The Problem of the Personal

tendencies book cover

Harriet Smith-Hughes' doctoral research, provisionally titled 'Genres of Intimacy: the problem of the personal in four genres of nonfiction' looks at the function of 'I's and 'we's in late-20th and early-21st century critical nonfiction. In this post, she looks at two moments in which Eve Sedgwick's mid-career 'I' appears to performatively write a queer collective into being, thereby gathering a collective critical authority around her 'powerful' first person singular.

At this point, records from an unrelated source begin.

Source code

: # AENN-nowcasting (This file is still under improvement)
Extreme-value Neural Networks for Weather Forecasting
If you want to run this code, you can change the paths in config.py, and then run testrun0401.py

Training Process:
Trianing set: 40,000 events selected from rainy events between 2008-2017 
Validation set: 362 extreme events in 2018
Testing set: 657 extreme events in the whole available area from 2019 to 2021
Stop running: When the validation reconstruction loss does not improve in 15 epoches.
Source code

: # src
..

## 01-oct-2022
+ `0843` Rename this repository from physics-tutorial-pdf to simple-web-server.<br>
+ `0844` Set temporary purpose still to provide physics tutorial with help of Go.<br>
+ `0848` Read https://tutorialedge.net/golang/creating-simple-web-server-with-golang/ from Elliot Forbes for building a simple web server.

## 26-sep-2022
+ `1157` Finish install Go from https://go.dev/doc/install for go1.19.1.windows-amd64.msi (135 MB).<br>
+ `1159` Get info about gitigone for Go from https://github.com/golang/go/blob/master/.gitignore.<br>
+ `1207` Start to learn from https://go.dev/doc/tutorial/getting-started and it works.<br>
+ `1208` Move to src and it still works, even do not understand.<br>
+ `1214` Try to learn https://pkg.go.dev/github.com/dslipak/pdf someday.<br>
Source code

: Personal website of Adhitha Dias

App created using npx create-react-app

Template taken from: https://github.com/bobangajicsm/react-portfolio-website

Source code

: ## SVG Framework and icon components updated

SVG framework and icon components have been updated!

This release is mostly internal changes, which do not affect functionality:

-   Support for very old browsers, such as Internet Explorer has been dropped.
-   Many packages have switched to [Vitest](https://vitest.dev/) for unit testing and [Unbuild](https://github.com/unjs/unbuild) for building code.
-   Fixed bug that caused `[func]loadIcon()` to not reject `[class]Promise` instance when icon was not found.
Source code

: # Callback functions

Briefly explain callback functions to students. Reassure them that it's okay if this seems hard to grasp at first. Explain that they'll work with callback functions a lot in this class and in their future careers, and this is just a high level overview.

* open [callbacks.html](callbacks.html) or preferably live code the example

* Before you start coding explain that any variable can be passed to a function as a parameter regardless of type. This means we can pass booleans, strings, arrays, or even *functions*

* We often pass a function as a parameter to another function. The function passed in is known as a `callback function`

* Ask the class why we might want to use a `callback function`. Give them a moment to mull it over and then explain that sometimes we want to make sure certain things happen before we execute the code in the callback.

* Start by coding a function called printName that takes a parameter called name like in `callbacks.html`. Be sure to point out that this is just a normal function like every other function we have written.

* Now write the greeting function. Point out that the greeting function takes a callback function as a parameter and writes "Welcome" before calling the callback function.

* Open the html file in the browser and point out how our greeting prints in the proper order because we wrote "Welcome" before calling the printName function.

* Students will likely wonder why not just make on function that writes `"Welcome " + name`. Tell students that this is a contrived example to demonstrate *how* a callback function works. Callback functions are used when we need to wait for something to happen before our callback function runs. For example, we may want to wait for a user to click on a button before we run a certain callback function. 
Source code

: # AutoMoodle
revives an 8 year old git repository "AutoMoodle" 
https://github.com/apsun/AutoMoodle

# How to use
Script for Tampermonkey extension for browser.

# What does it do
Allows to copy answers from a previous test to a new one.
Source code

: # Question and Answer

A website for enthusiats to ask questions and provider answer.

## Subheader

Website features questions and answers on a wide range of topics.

The Problem of the Personal

In a notable moment from the foreword of Eve Sedgwick’s 1993 critical essay collection, Tendencies, the newly-tenured, recently-Victorianist-turned-queer-theorist explains how she understands her own critical ‘I’. ‘There’s a lot of first person singular in this book (and some people hate that)’, she writes, ‘[but] I’d find it mutilating and disingenuous to disallow a grammatical form that marks the site of such dense, accessible effects of knowledge, history, revulsion, authority, and pleasure.’ In fact, Sedgwick declares her ‘I’ to be ‘a heuristic’, faux-modestly and characteristically adding: ‘maybe a powerful one’. A few pages later, she will implicitly tie that heuristic first person singular to the performative function of the term ‘queer’, and in doing so bind her growing personal and critical authority to queer’s ‘continuing moment, movement’, its ‘eddying’ force, its ‘troublant’ quality. ‘There are important senses in which “queer” can signify only when attached to the first person’, she writes, in the first essay in the book. ‘[W]hat it takes—all it takes, to make the description “queer” a true one is the impulsion to use it in the first person’.